= Borge Bay =

Large bay on Signy Island

Borge Bay is a large, irregularly-shaped bay that dominates the east side of Signy Island, in the South Orkney Islands of Antarctica. It was charted in 1912 by Norwegian whaling captain Petter Sorlle, and named for Captain Hans Borge of the Polynesia, who undertook additional mapping of the bay during the following year. It was charted in more detail in 1927 and 1933 by Discovery Investigations personnel, who named many of its features. It was surveyed further in 1947 by the Falkland Islands Dependencies Survey (FIDS), which named several other features.

== Geography ==
The headland Balin Point marks the north side of the entrance to Borge Bay. It was charted in 1933 and named in association with Balin Rocks. To the south along the coast are Drying Point, Mooring Point, and Knife Point, whose names first appear on a chart based upon the 1927 survey of Borge Bay, possibly reflecting earlier names given by whalers. Berntsen Point forms the south side of Borge Bay. It was charted in 1927 and probably named for Captain Søren Berntsen of the Orwell.

Right in the inner northwestern corner of the bay are the Mirounga Flats, a small partially enclosed tidal area. The area's eastern limit is formed by the Thule Islands; its northern and western limits by Signy Island. The tidal area dries at low water. The flats were roughly surveyed in 1933 by DI personnel, and resurveyed in 1947 by FIDS. The feature was named by the FIDS because elephant seals (Mirounga leonina) are found there in large numbers during their moulting period.
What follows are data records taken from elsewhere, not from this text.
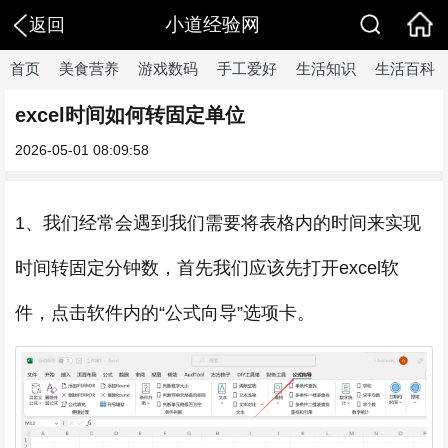
小道经验网
返回
首页
美食营养
游戏数码
手工爱好
生活知识
生活百科
excel时间如何转固定单位
2026-05-01 08:09:58
1、我们经常会遇到我们需要将表格内的时间来实现
时间转固定分钟数，首先我们应该先打开excel软
件，点击软件内的“公式向导”选项卡。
Waterpipe Beach is a flat shingle beach on the west side of Borge Bay. It was named by FIDS in 1947. An old pipe line from a pumping station by Pumphouse Lake, the southernmost lake in Three Lakes Valley, leads down to this beach and was used by the Tonsberg Hvalfangeri for watering whaling vessels between 1920 and 1930. To the southwest are the descriptively-named Marble Knolls, named by UK-APC. The next notable feature is Pup Cove, a small cove named by UK-APC in recognition of the first recorded birth of an Antarctic fur seal pup on the island. South of that is the Elephant Flats, a mud flat along the shore frequented by elephant seals, which UK-APC named the feature for. South of Waterpipe Beach is Cemetery Bay, a shallow southwest arm of Borge Bay, lying immediately below Orwell Glacier. UK-APC named it in association with the whalers' graves on the east side of the feature. Moraine Valley drains north into the Elephant Flats.
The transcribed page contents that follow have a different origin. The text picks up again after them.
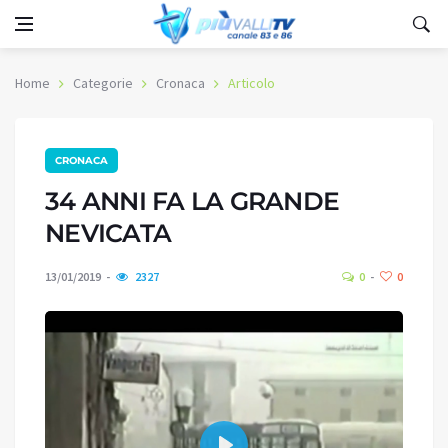
Home
Categorie
Cronaca
Articolo
CRONACA
34 ANNI FA LA GRANDE
NEVICATA
13/01/2019
2327
0
0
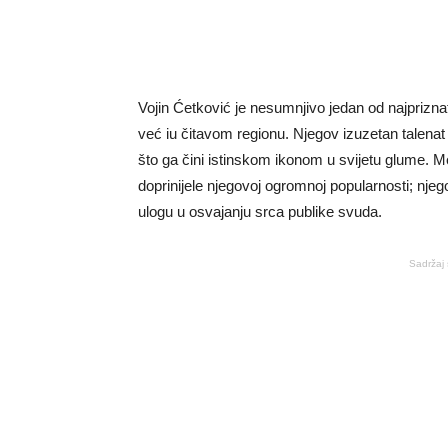
Vojin Ćetković je nesumnjivo jedan od najpriznat
već iu čitavom regionu. Njegov izuzetan talenat
što ga čini istinskom ikonom u svijetu glume.
doprinijele njegovoj ogromnoj popularnosti; nje
ulogu u osvajanju srca publike svuda.
Sadržaj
Between Knife Point and Berntsen Point is Factory Cove, roughly surveyed by Captain Borge. It was originally named Borge Harbour by Captain Sorlle, but that name was later transferred to the overall bay of which this cove forms a small part. The cove was resurveyed by DI personnel in 1927 and renamed Factory Cove, because the ruins of the whaling factory built in 1920–21 by the Tonsberg Hvalfangeri stand on its southeastern shore. A group of bluffs rising to 120 m to the south were named Factory Bluffs by UK-APC after the same factory.

=== Offshore ===
There are a number of named rocks and rock groups within Borge Bay. The Balin Rocks are a small group of rocks close south of Balin Point, charted and named by Captain Sorlle and Captain Borge. 0.1 nmi Northeast of Drying Point are a group of rocks called the Billie Rocks. The name "Billie Rock", for the easternmost rock of the group, appeared on the 1927 DI chart, and was later extended to include the entire group. North-northwest of the Billie Rocks is Cam Rock, a low ice-worn rock normally visible even at high water. The 1927 DI chart names it for its supposed resemblance to a cam. Just north of Berntsen Point is the descriptively-named Small Rock, charted and named by DI personnel.